• October 6, 2024

Imam Nahrawi adu belut sepak

memulai kompetisi sepak bola terbaik indonesia, Liga Super Indonesia (ISL), terlambat dari jadwal. Apa yang seharusnya diadakan pada 21 Februari telah ditunda.

Pasalnya, Badan Olahraga Profesional Indonesia (BOPI) belum memberikan rekomendasi penyelenggaraan kompetisi tersebut. Langkah pertama yang dilakukan Kementerian Pemuda dan Olahraga (Kemenpora) adalah mereformasi Federasi Sepak Bola Indonesia yang sudah tidak ada lagi.

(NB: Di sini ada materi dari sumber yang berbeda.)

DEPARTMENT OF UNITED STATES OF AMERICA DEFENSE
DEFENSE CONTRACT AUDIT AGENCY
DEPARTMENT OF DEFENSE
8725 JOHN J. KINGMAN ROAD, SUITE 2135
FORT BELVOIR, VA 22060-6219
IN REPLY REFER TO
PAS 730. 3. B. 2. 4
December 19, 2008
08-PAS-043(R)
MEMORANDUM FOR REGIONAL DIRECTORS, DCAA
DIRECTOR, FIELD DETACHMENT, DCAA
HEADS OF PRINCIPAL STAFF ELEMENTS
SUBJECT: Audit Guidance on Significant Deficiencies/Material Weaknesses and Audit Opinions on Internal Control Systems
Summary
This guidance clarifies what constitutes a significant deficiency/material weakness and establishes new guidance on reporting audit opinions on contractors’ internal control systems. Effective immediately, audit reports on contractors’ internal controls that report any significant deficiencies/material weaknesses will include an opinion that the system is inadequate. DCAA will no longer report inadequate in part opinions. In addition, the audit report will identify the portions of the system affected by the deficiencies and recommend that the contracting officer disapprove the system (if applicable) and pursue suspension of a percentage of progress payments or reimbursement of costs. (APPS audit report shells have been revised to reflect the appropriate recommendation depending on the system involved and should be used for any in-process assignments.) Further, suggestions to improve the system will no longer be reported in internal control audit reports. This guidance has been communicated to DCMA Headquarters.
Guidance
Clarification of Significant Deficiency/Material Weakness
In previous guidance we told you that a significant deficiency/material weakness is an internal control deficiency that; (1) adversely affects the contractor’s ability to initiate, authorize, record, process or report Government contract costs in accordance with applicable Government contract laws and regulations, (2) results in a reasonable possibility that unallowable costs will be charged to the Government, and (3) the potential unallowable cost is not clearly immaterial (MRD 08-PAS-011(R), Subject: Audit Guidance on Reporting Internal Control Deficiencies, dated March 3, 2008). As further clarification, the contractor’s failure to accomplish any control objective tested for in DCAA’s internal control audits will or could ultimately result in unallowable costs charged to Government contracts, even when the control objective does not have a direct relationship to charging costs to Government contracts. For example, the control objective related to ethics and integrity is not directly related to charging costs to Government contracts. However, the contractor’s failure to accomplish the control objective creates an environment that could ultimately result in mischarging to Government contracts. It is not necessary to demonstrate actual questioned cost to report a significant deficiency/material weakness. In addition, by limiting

Sepintas lalu, yang terlihat jelas adalah jadwal kompetisi yang molor. Dan yang jadi kambing hitam sepertinya adalah Kemenpora dan BOPI yang satu kubu (melawan kubu lain tentunya PSSI). Alasannya adalah kedua institusi tersebut pilih-pilih tentang semua persyaratan implementasi. Apabila syarat-syarat tersebut tidak dipenuhi maka rekomendasi tidak akan dikeluarkan.

Apa syaratnya? Persyaratan tersebut mencakup legalitas, keuangan, pembinaan, fasilitas pemain muda, dan kegiatan sosial.

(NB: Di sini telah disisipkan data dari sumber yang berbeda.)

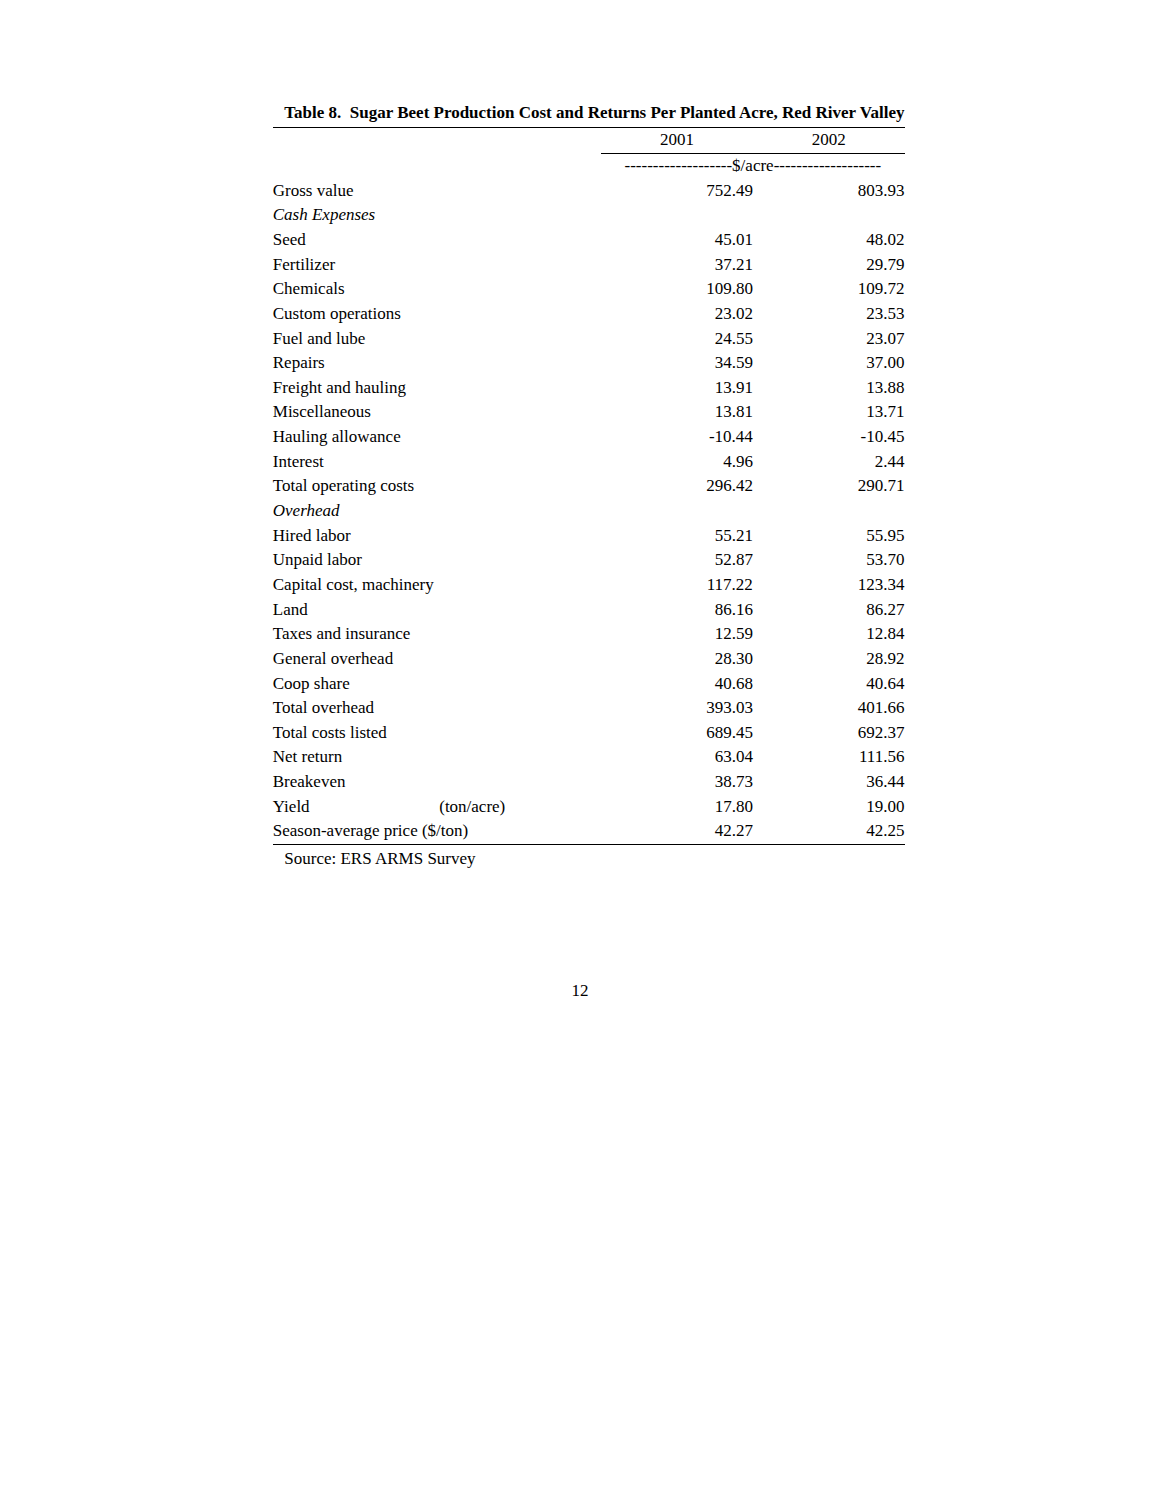Table 8. Sugar Beet Production Cost and Returns Per Planted Acre, Red River Valley
| | 2001 | 2002 |
| --- | --- | --- |
| | -------------------$/acre------------------- |
| Gross value | 752.49 | 803.93 |
| Cash Expenses | | |
| Seed | 45.01 | 48.02 |
| Fertilizer | 37.21 | 29.79 |
| Chemicals | 109.80 | 109.72 |
| Custom operations | 23.02 | 23.53 |
| Fuel and lube | 24.55 | 23.07 |
| Repairs | 34.59 | 37.00 |
| Freight and hauling | 13.91 | 13.88 |
| Miscellaneous | 13.81 | 13.71 |
| Hauling allowance | -10.44 | -10.45 |
| Interest | 4.96 | 2.44 |
| Total operating costs | 296.42 | 290.71 |
| Overhead | | |
| Hired labor | 55.21 | 55.95 |
| Unpaid labor | 52.87 | 53.70 |
| Capital cost, machinery | 117.22 | 123.34 |
| Land | 86.16 | 86.27 |
| Taxes and insurance | 12.59 | 12.84 |
| General overhead | 28.30 | 28.92 |
| Coop share | 40.68 | 40.64 |
| Total overhead | 393.03 | 401.66 |
| Total costs listed | 689.45 | 692.37 |
| Net return | 63.04 | 111.56 |
| Breakeven | 38.73 | 36.44 |
| Yield (ton/acre) | 17.80 | 19.00 |
| Season-average price ($/ton) | 42.27 | 42.25 |
Source: ERS ARMS Survey
12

Sejumlah suporter siap menyerang Kementerian Pemuda dan Olahraga karena sepak bola, hiburan utama mereka, molor dari jadwal. Komisi X DPR RI selaku komisi olahraga pun ikut menyalahkan PSSI dan BOPI. “Syarat tersebut tidak layak untuk diberlakukan,” kata Ketua Komisi X Teuku Riefky Harsya dalam tulisannya yang dimuat di tribunnews.com.

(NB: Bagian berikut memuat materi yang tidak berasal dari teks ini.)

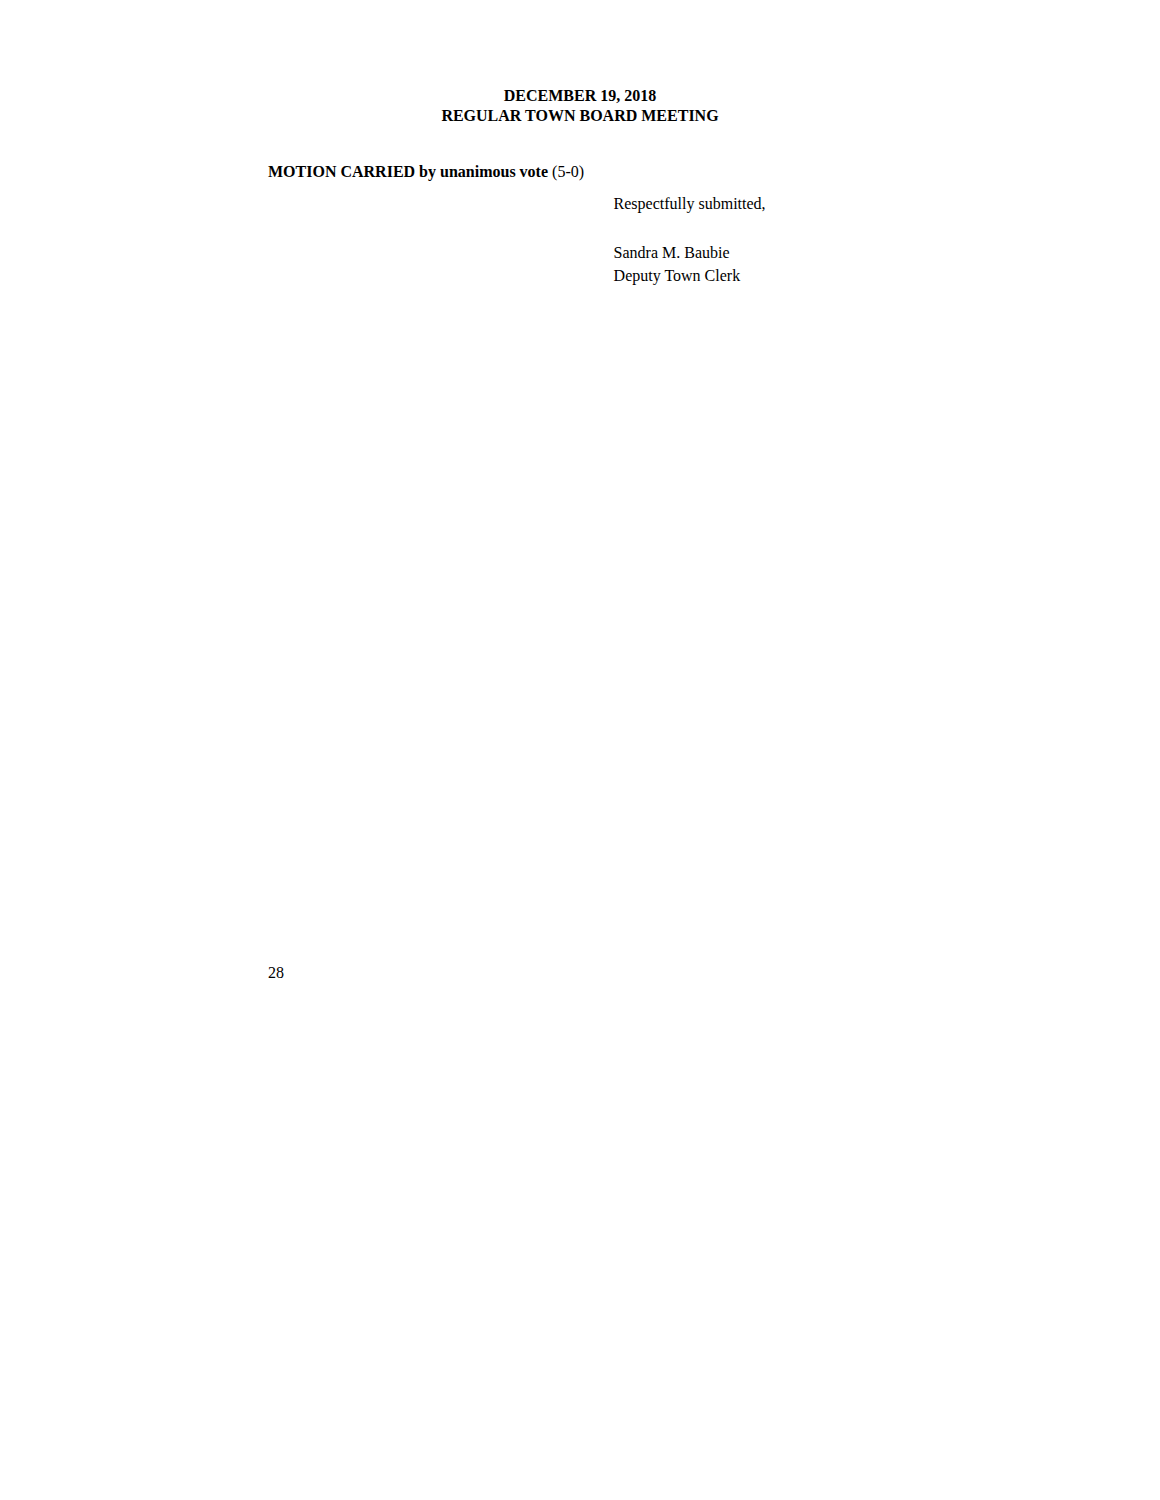DECEMBER 19, 2018 REGULAR TOWN BOARD MEETING
MOTION CARRIED by unanimous vote (5-0)
Respectfully submitted,
Sandra M. Baubie
Deputy Town Clerk
28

Jangan selalu percaya pada fans karena mereka bisa tergerak oleh klub. Selain itu, jangan selalu percaya pada anggota dewan karena kebanyakan dari mereka hanya mengejar popularitas. Percaya saja pada fakta cara kerja dorong dan tarik memulai itu dimulai. Dan ibarat belut, betapa rezim di PSSI selalu mulus menghindari gerakan kebangkitan dari luar organisasi.

Belajar dari Mendieta

Pernahkah Anda mendengar pemain asing meninggal karena klub tidak dibayar? Dialah Diego Mendieta, pemain asing asal Paraguay yang meninggal di rumah sakit pada tahun 2012 tanpa mampu membiayai pengobatan. Gajinya dari klubnya, Persis Solo, menunggak, Mendieta tak bisa makan. Ia juga meninggal setelah tertular penyakit tifus, penyakit pencernaan.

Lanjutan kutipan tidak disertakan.